Exercise details
Nothing but the records, transcribed exactly, should appear in the answer; leave the pictures out.

Stored data:
•••••

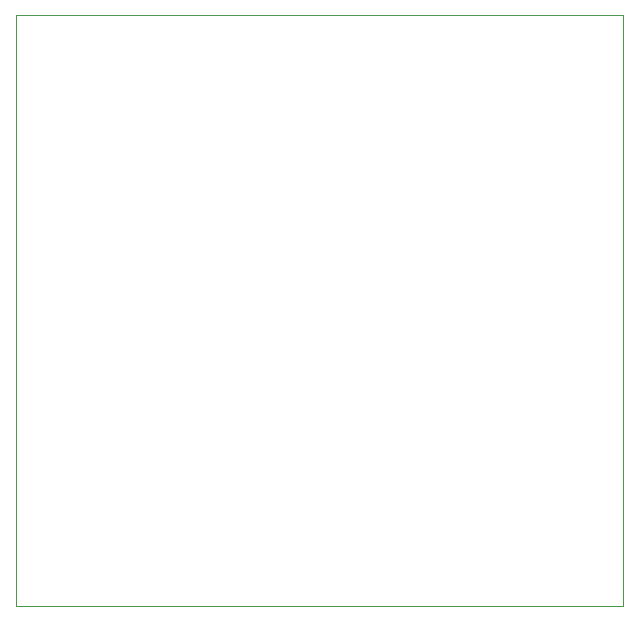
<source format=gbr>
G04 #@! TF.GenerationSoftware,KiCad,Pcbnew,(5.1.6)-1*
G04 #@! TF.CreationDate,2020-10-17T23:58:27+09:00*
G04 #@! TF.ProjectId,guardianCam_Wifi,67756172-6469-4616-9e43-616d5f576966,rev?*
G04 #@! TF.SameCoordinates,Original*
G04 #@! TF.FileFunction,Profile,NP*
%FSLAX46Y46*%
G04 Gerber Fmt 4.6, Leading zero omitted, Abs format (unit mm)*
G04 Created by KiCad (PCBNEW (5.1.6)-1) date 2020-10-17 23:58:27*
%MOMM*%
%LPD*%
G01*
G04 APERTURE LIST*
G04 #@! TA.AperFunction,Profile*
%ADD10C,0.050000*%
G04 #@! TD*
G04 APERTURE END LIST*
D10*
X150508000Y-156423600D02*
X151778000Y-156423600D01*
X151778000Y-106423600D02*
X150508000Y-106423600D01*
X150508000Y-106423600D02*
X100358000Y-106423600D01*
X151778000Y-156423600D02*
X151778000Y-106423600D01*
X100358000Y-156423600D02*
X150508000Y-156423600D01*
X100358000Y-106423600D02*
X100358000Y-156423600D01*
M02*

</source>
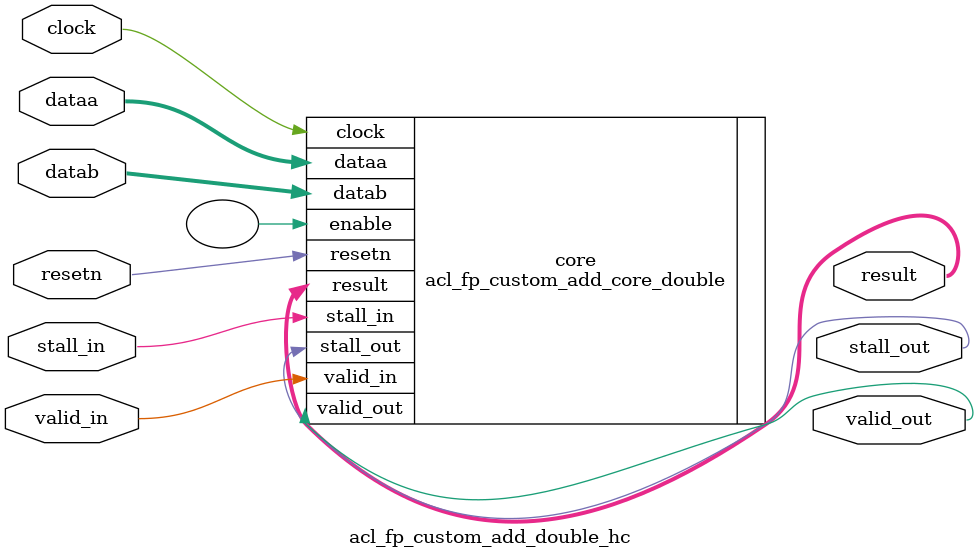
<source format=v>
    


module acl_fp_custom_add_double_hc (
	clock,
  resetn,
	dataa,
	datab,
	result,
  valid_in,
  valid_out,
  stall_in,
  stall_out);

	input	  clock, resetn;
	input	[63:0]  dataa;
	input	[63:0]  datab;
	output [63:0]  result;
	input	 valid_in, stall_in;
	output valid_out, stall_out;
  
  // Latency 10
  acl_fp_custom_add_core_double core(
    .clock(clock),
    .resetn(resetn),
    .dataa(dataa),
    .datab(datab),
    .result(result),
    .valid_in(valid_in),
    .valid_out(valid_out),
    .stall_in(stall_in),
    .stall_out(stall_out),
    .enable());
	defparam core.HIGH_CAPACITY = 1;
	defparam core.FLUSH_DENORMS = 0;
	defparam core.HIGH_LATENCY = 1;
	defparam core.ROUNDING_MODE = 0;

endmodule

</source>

•••••

Answer space
<source format=gbr>
G04 #@! TF.GenerationSoftware,KiCad,Pcbnew,(5.1.6)-1*
G04 #@! TF.CreationDate,2020-10-17T23:58:27+09:00*
G04 #@! TF.ProjectId,guardianCam_Wifi,67756172-6469-4616-9e43-616d5f576966,rev?*
G04 #@! TF.SameCoordinates,Original*
G04 #@! TF.FileFunction,Profile,NP*
%FSLAX46Y46*%
G04 Gerber Fmt 4.6, Leading zero omitted, Abs format (unit mm)*
G04 Created by KiCad (PCBNEW (5.1.6)-1) date 2020-10-17 23:58:27*
%MOMM*%
%LPD*%
G01*
G04 APERTURE LIST*
G04 #@! TA.AperFunction,Profile*
%ADD10C,0.050000*%
G04 #@! TD*
G04 APERTURE END LIST*
D10*
X150508000Y-156423600D02*
X151778000Y-156423600D01*
X151778000Y-106423600D02*
X150508000Y-106423600D01*
X150508000Y-106423600D02*
X100358000Y-106423600D01*
X151778000Y-156423600D02*
X151778000Y-106423600D01*
X100358000Y-156423600D02*
X150508000Y-156423600D01*
X100358000Y-106423600D02*
X100358000Y-156423600D01*
M02*

</source>
<source format=v>
    


module acl_fp_custom_add_double_hc (
	clock,
  resetn,
	dataa,
	datab,
	result,
  valid_in,
  valid_out,
  stall_in,
  stall_out);

	input	  clock, resetn;
	input	[63:0]  dataa;
	input	[63:0]  datab;
	output [63:0]  result;
	input	 valid_in, stall_in;
	output valid_out, stall_out;
  
  // Latency 10
  acl_fp_custom_add_core_double core(
    .clock(clock),
    .resetn(resetn),
    .dataa(dataa),
    .datab(datab),
    .result(result),
    .valid_in(valid_in),
    .valid_out(valid_out),
    .stall_in(stall_in),
    .stall_out(stall_out),
    .enable());
	defparam core.HIGH_CAPACITY = 1;
	defparam core.FLUSH_DENORMS = 0;
	defparam core.HIGH_LATENCY = 1;
	defparam core.ROUNDING_MODE = 0;

endmodule

</source>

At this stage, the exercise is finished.